41. Figure out what to tip on a $27 bill.

42. Look for a way out (of a relationship, a job, or a crowded music fest full of hipsters).

43. Find a reputable repair person.

44. Give a sincere (or, at least sincere-sounding) apology.

45. When and how to say “no” firmly (but graciously when appropriate).

46. Dry out her wet cell phone. Tip: turn it off and let it sit in a bowl or bag of rice overnight).

47. Change a tire (or find someone who can do it for her).

48. Give herself a breast exam. Like this!

49. Ask for help when she needs it.

Recent thoughts and inspiration

I love the following Youtube videos so much. I’ve been thinking about them alot. I’ve been practicing rambling for the camera haha

I also wrote this recently:

So where am I headed? I’ve been thinking about kind of packaging these videos and the Christine Lynn character as someone who is amateur at almost everything. Before school let out, I was working on an amateur synchronized swimming video.

Now, I was reading this article the other day:

I started thinking I want to make videos about domestic issues like home-making and housekeeping or even beauty in relation to feminism.

I was thinking about Martha Stewart of Gwyneth Paltrow’s brand, Goop.

I think I could make videos about anything like wellness, beauty, crafts, cooking, etc.

Some videos will take longer than others to plan and execute, but I want to really start producing these faster and getting more out there. So my goal is to start turning out more content.

Fat Bitch

I just got back from New York City. I spent a few days there. I saw a lot of art and all-in-all it was a pretty great trip. I was ready to return though. On my second night there, I decided to go thrift shopping with a friend of mine. We went to the East Village because I remembered hanging out in that area when I used to live in NYC. When I got out of the Uber there was a bicyclist riding in my direction. They were going the wrong direction on the one-way street. I tried to get out of their way but the cyclist grabbed the car-door and started slamming it into me. They were yelling at me as they passed, calling me a nazi-fat-bitch. Then he threatened to cut me. I tried to head towards the thrift store, and as my friend and I opened the door to duck in, he had circled back to harass me some more. He screamed, “Fat Bitch!” at me as I entered the store and most people turned to look at me. While I was just relieved not to be actually hurt since he threatened to cut me, I couldn’t help but think about the fact that someone thought my body was so terrible that they had the right to cut me. I understand that something else must have been upsetting this individual and I was simply in the wrong place at the wrong time, however, this incident reminded why, or rather reassured me that it is important to make art about and talk about the fat female body.

RECORDS SHOWN:
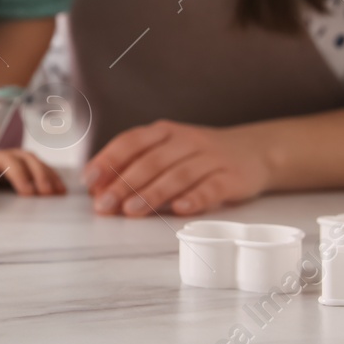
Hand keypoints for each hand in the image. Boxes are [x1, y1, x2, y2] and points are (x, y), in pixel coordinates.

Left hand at [0, 148, 65, 196]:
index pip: (9, 162)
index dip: (20, 176)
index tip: (29, 193)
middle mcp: (7, 154)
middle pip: (27, 159)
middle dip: (39, 175)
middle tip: (48, 193)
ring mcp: (17, 158)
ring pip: (37, 162)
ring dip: (49, 176)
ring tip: (59, 192)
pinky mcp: (24, 166)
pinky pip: (41, 168)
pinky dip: (52, 177)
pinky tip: (60, 188)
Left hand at [81, 120, 270, 216]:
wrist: (254, 151)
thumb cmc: (198, 156)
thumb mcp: (167, 152)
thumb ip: (135, 167)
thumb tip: (97, 190)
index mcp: (164, 132)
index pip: (131, 141)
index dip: (109, 160)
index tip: (89, 181)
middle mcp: (186, 141)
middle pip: (151, 161)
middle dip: (124, 183)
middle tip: (104, 205)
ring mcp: (211, 158)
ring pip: (178, 174)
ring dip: (152, 193)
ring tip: (130, 211)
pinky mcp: (232, 177)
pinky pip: (212, 187)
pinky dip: (195, 198)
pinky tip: (179, 209)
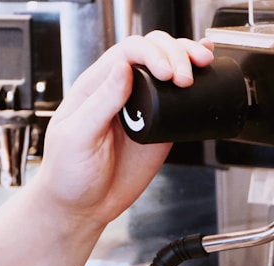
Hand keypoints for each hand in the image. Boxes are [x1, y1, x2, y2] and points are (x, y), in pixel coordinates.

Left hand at [30, 32, 214, 231]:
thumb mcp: (77, 136)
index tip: (166, 72)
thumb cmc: (69, 173)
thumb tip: (122, 68)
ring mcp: (142, 108)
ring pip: (167, 67)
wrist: (84, 206)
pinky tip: (205, 74)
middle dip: (174, 54)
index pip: (126, 53)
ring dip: (187, 59)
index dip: (150, 54)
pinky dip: (195, 85)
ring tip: (202, 65)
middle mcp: (120, 91)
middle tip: (185, 76)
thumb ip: (101, 102)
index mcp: (95, 87)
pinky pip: (179, 101)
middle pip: (150, 51)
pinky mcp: (159, 128)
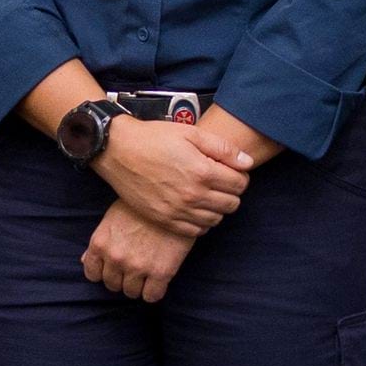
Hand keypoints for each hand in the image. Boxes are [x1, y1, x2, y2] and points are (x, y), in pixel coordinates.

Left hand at [81, 204, 197, 301]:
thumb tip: (85, 260)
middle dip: (122, 278)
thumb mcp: (114, 216)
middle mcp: (115, 257)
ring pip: (131, 292)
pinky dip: (154, 291)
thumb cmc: (142, 205)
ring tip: (148, 271)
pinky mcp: (160, 272)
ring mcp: (137, 266)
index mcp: (100, 243)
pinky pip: (151, 296)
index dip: (104, 271)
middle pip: (112, 284)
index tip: (115, 267)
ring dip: (139, 285)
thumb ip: (100, 241)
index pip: (93, 274)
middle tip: (135, 266)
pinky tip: (159, 279)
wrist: (175, 199)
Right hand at [102, 114, 248, 237]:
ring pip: (216, 220)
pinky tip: (195, 207)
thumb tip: (248, 162)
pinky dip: (201, 222)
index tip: (231, 171)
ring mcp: (177, 211)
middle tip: (220, 182)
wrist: (118, 150)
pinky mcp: (164, 220)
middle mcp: (192, 196)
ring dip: (217, 208)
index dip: (240, 176)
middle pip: (231, 204)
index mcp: (202, 172)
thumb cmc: (154, 138)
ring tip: (207, 193)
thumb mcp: (191, 133)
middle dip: (231, 192)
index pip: (240, 184)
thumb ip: (223, 148)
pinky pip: (195, 231)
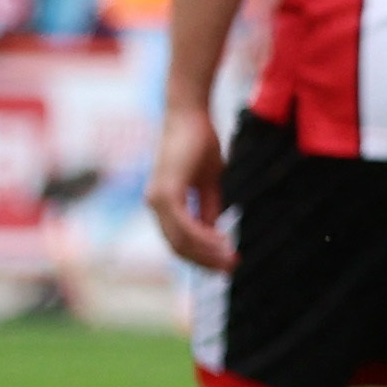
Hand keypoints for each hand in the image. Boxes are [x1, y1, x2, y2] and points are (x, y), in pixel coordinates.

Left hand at [149, 105, 231, 271]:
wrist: (190, 117)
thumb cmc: (200, 143)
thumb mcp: (209, 182)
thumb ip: (207, 207)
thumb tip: (215, 232)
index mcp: (163, 203)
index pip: (179, 240)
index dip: (202, 255)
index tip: (226, 263)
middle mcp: (155, 204)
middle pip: (178, 247)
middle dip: (205, 261)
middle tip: (231, 269)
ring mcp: (157, 200)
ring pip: (180, 241)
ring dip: (207, 253)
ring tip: (231, 260)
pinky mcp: (166, 193)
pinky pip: (184, 226)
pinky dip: (204, 238)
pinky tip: (223, 242)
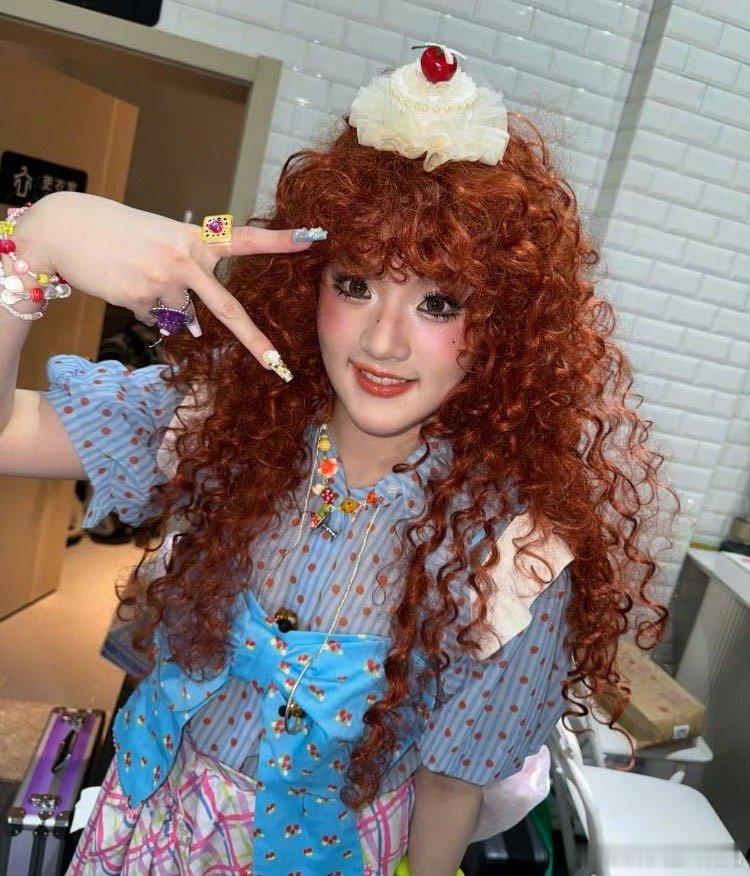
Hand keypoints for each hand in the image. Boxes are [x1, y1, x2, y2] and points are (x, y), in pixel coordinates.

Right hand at [11, 191, 324, 371]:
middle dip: (253, 341)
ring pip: (179, 316)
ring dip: (161, 304)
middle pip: (227, 309)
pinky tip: (122, 282)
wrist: (67, 228)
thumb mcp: (163, 241)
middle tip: (278, 366)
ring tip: (135, 274)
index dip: (280, 240)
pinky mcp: (139, 298)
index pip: (245, 239)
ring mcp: (163, 280)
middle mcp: (186, 259)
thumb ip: (188, 277)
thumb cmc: (123, 234)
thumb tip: (191, 326)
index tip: (315, 237)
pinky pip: (152, 318)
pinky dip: (140, 306)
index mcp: (197, 239)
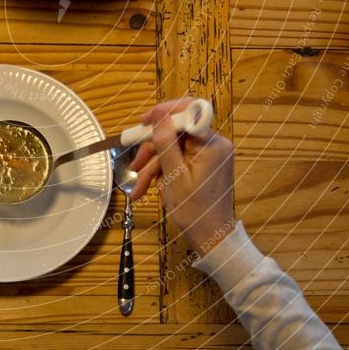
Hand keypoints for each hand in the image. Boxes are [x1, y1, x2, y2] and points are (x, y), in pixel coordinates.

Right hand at [129, 98, 235, 255]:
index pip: (190, 111)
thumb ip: (166, 143)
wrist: (212, 238)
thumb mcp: (174, 177)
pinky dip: (164, 173)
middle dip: (153, 150)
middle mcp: (213, 144)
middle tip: (135, 167)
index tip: (144, 122)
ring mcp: (209, 154)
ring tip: (139, 190)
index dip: (165, 111)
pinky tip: (153, 190)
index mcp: (211, 144)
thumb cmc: (194, 211)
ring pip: (173, 148)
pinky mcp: (204, 164)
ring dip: (154, 167)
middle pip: (176, 132)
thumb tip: (158, 114)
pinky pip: (179, 159)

QUESTIONS TO ANSWER:
- a) What does the blog post advise doing with a wet cell phone?
- b) Summarize the blog post in two sentences.
- c) Pick up the blog post from its last sentence and continue it.
The records have no connection to the blog post.

ANSWERS PROVIDED:
- a) Turn it off and let it sit in a bowl or bag of rice overnight.

- b) The blog post opens with the end of a numbered list of practical skills, such as changing a tire and asking for help. It then describes the writer's plan to produce more videos about domestic topics like homemaking and beauty in relation to feminism, and recounts how a cyclist in New York City's East Village harassed the writer and screamed "Fat Bitch," an incident that reassured the writer that it is important to make art about and talk about the fat female body.

- c)
Body Sovereignty

I’ve been reading the book, The (other) F word, a celebration of the Fat and Fierce and I especially like the first essay by Alex Gino. Alex Gino wrote the book George which I loved. I had the pleasure of meeting them at an ALA conference in Atlanta, Here is a photo from my Teen Librarian days:

Anyway in the essay I mention, Alex talks a lot about body sovereignty and I think this is terminology that I can agree with. I struggle with idea of Body Positivity because I don’t always feel positive about my body and I don’t like the pressure that comes with the idea of body positivity to simply always be positive. I also don’t like how anyone can embrace body positivity. It feels less inclusive because it is so inclusive. When skinny women hashtag body positivity it undermines the effort to include fat bodies in the movement. I like fat activism a lot but the problem I have with fat activism is that often what I read goes against science and I happen to believe in science. I personally do not want diabetes and I like to exercise and I wouldn’t even mind losing some weight because I think it might make me feel better. I’m not sure that this thinking aligns me well with fat activism but I think what it comes down to for me is body sovereignty an this idea that we should be able to control the decisions about our own skins and what is within them.

What does body sovereignty have to do with my art. Recently I have been making art about the fat body, but I plan to expand this subject to broader still topics about body politics related to body sovereignty.